- [SOURCE EXCERPT]:
INTEREST RATE SENSITIVITY ANALYSIS

   The Bank's future financial performance depends to a large extent on how
successful it is in limiting the sensitivity of earnings and net asset value to
changes in interest rates.  Such sensitivity may be analyzed by examining the
amount by which the market value of the Bank's portfolio equity changes given an
immediate and sustained change in interest rates.  Based on financial
information provided by savings institutions, the OTS provides a quarterly
report which shows the amounts by which the net present value of an
institution's cash flows from assets, liabilities, and off balance sheet items
(the institution's net portfolio value, or "NPV") would change in the event of a
range of assumed changes in market interest rates.  The OTS incorporates an
interest rate risk ("IRR") component in determining the risk-based capital
requirement of certain savings institutions.  The IRR component is a dollar
amount that will be deducted from total capital for the purpose of calculating
an institution's risk-based capital requirement and is measured in terms of the
sensitivity of its NPV to changes in interest rates.  An institution's IRR is
measured as the change to its NPV as a result of a hypothetical 200 basis point
change in market interest rates.  A resulting change in NPV of more than 2% of
the estimated market value of its assets will require the institution to deduct
from its capital 50% of that excess change.

- [WHAT IS ASKED]: Using the interest rate sensitivity analysis, decide whether each statement agrees with it, answering yes or no and quoting the words that settle it: (a) The OTS issues its report on NPV changes every quarter. (b) The IRR component is a dollar amount added to total capital. (c) An institution's IRR is measured using a hypothetical 100 basis point change in market interest rates. The material after this point has nothing to do with the exercise.

- [SUPPLIED MATERIAL]:
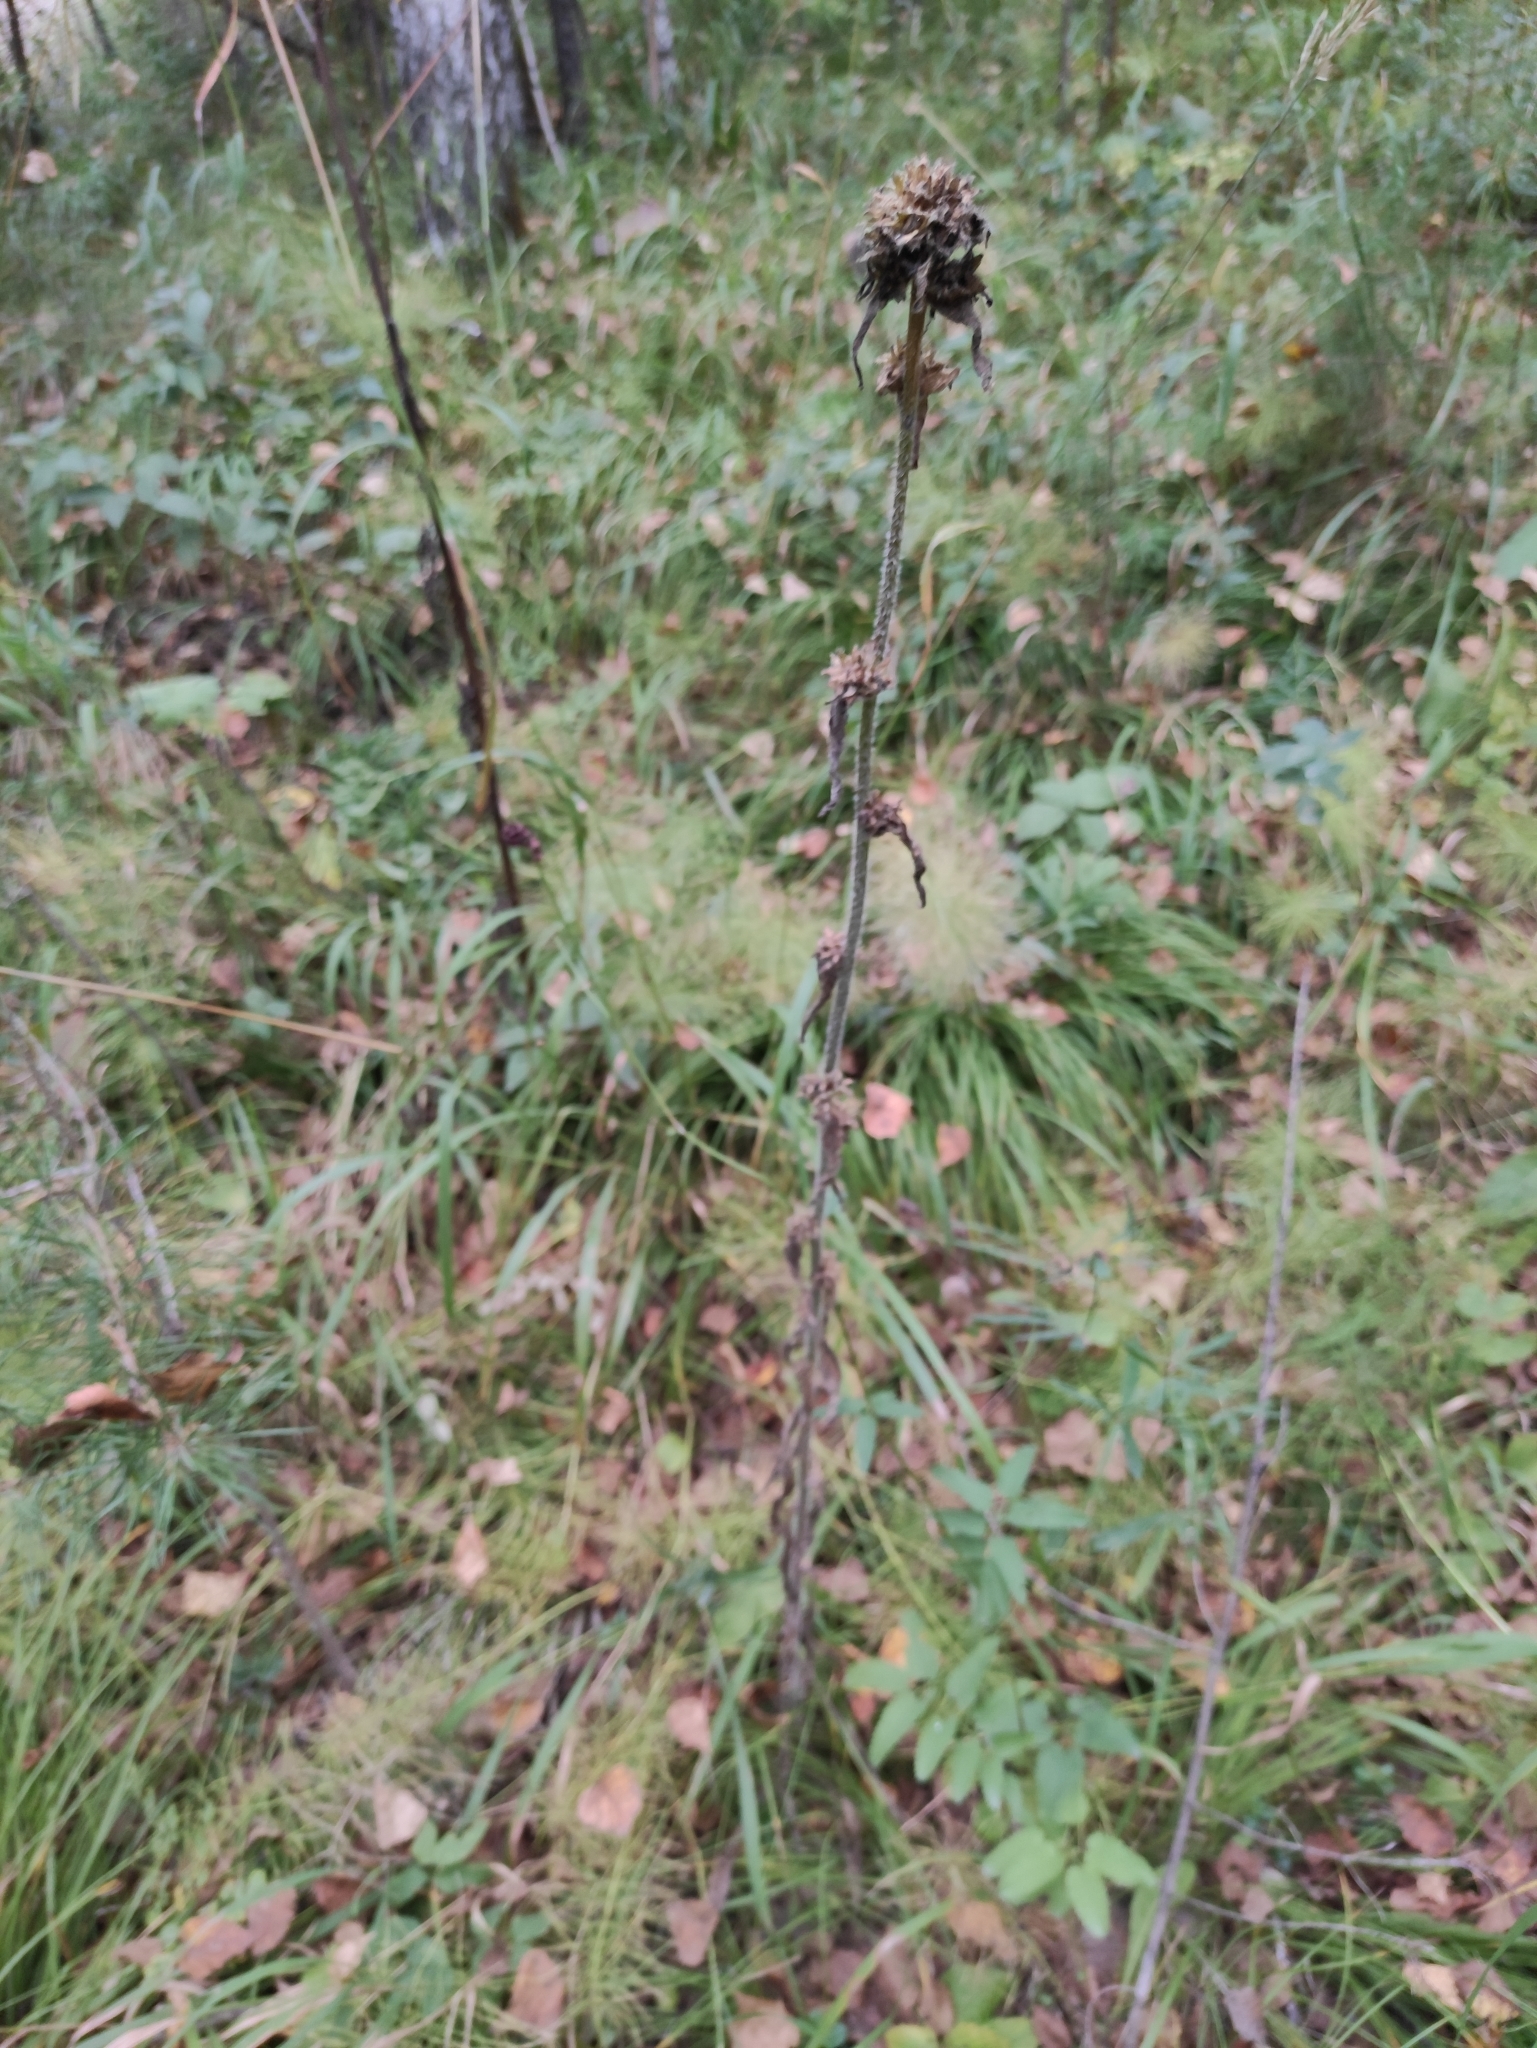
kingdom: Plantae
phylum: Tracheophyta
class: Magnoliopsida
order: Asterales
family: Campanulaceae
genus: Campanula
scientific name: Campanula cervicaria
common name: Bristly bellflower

--

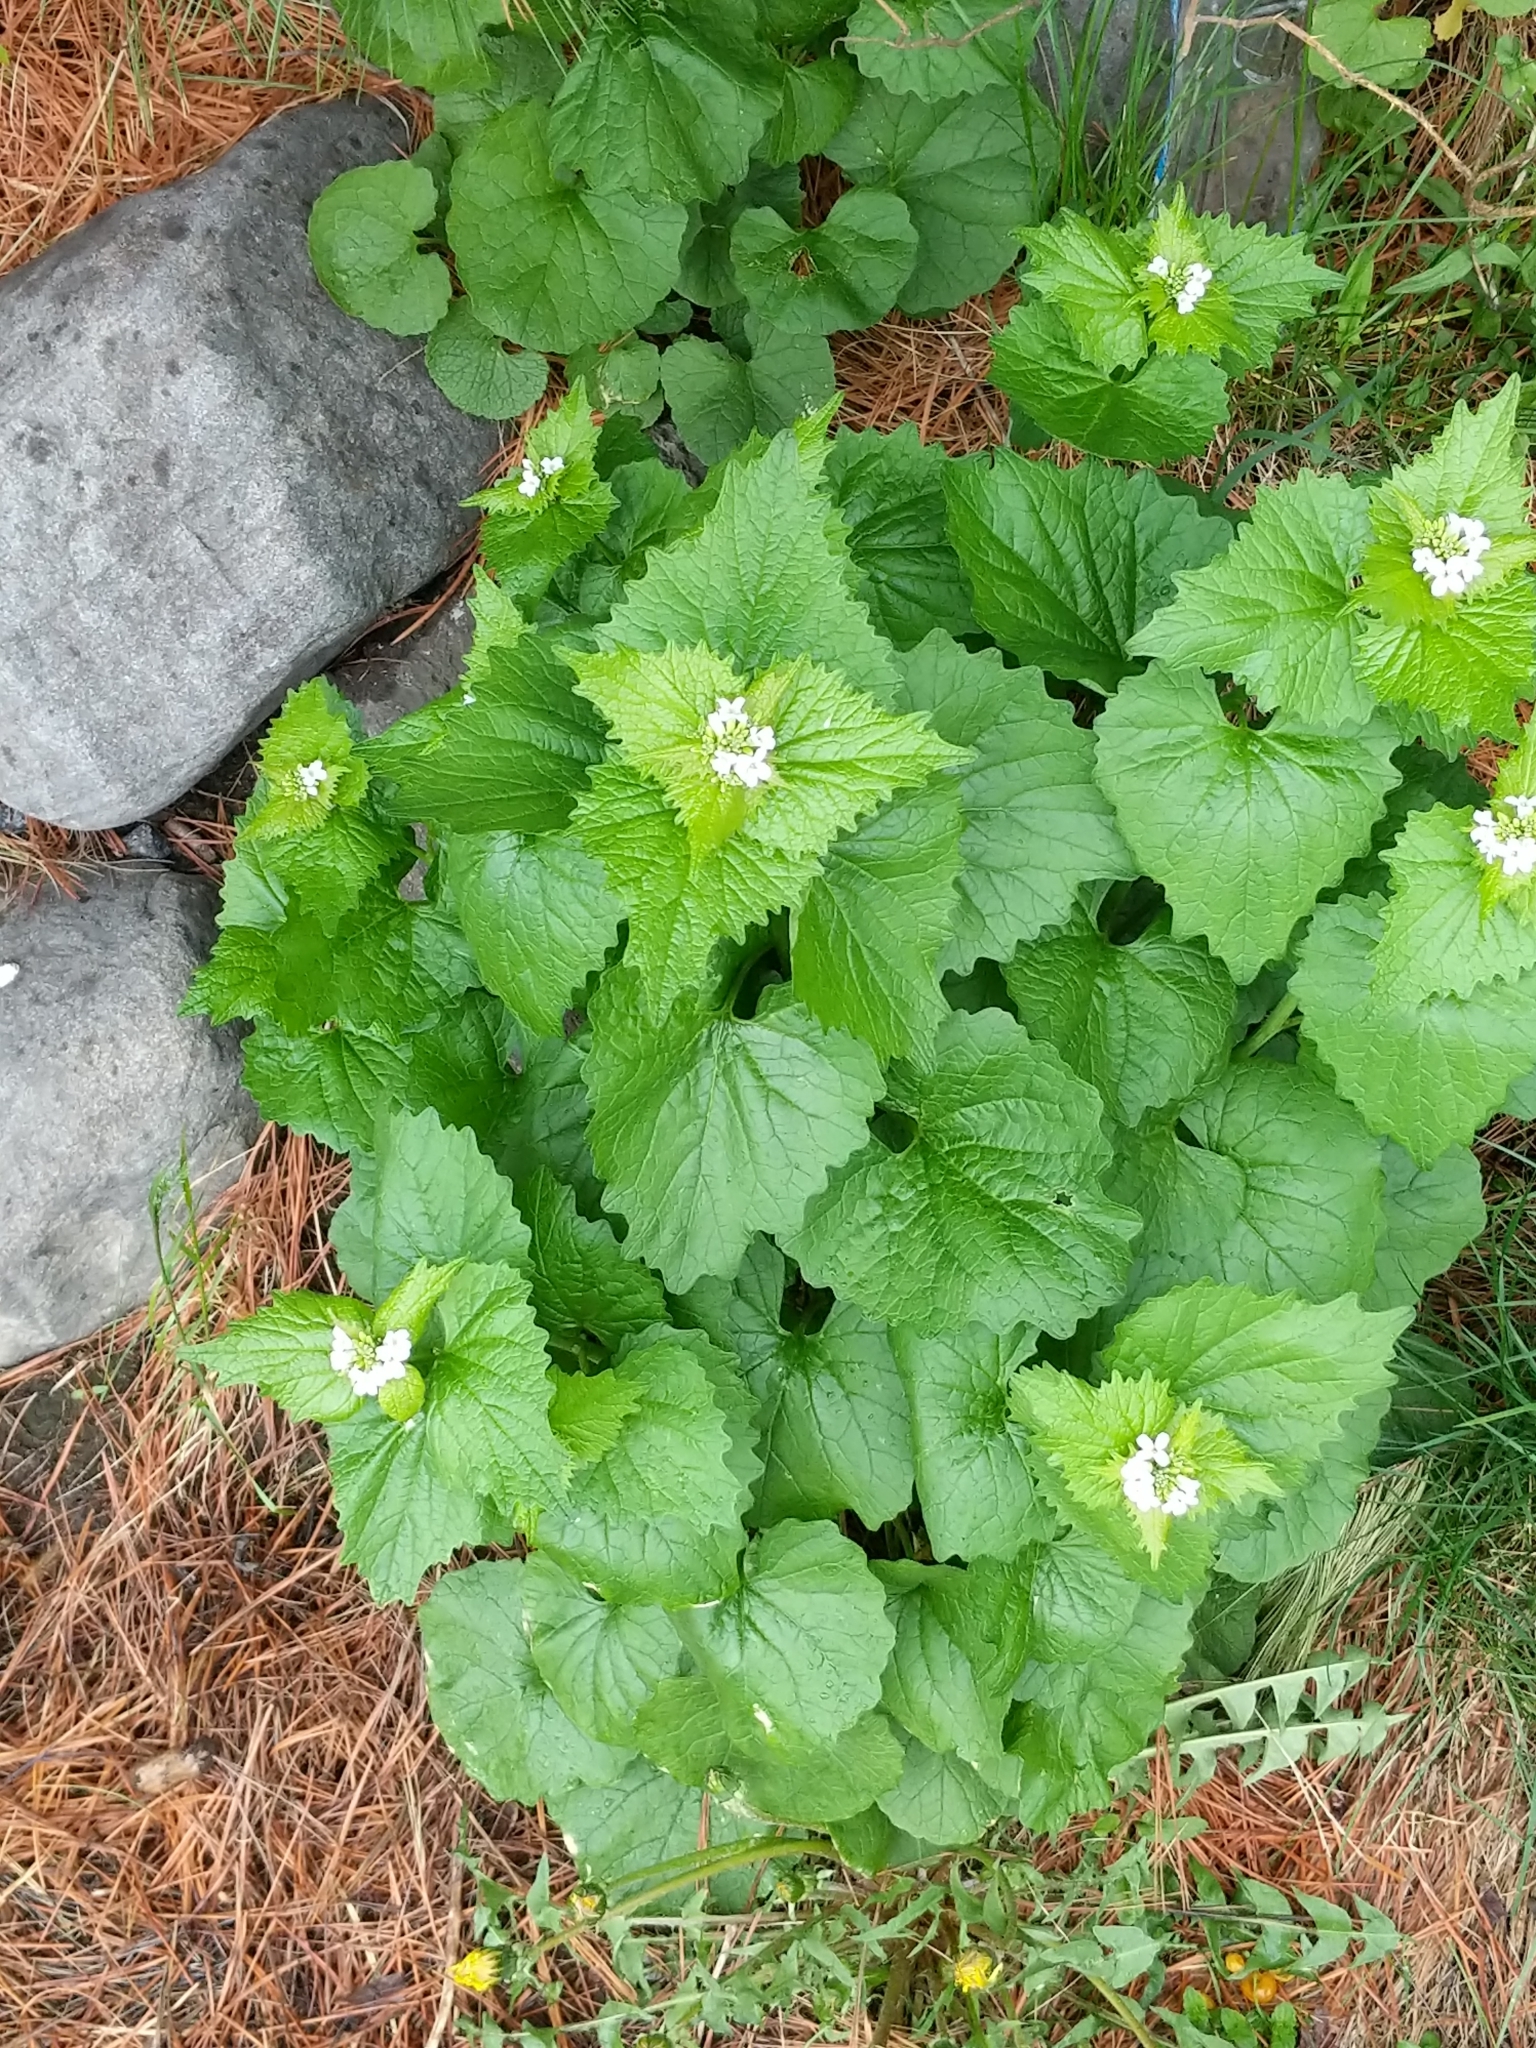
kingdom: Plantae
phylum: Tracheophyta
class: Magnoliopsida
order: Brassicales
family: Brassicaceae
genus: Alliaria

* * *

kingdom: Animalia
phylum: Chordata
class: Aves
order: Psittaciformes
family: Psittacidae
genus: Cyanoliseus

- [SOLUTION TO THE EXERCISE]:
(a) Yes: "the OTS provides a quarterly report"
(b) No: "a dollar amount that will be deducted from total capital"
(c) No: "a hypothetical 200 basis point change in market interest rates"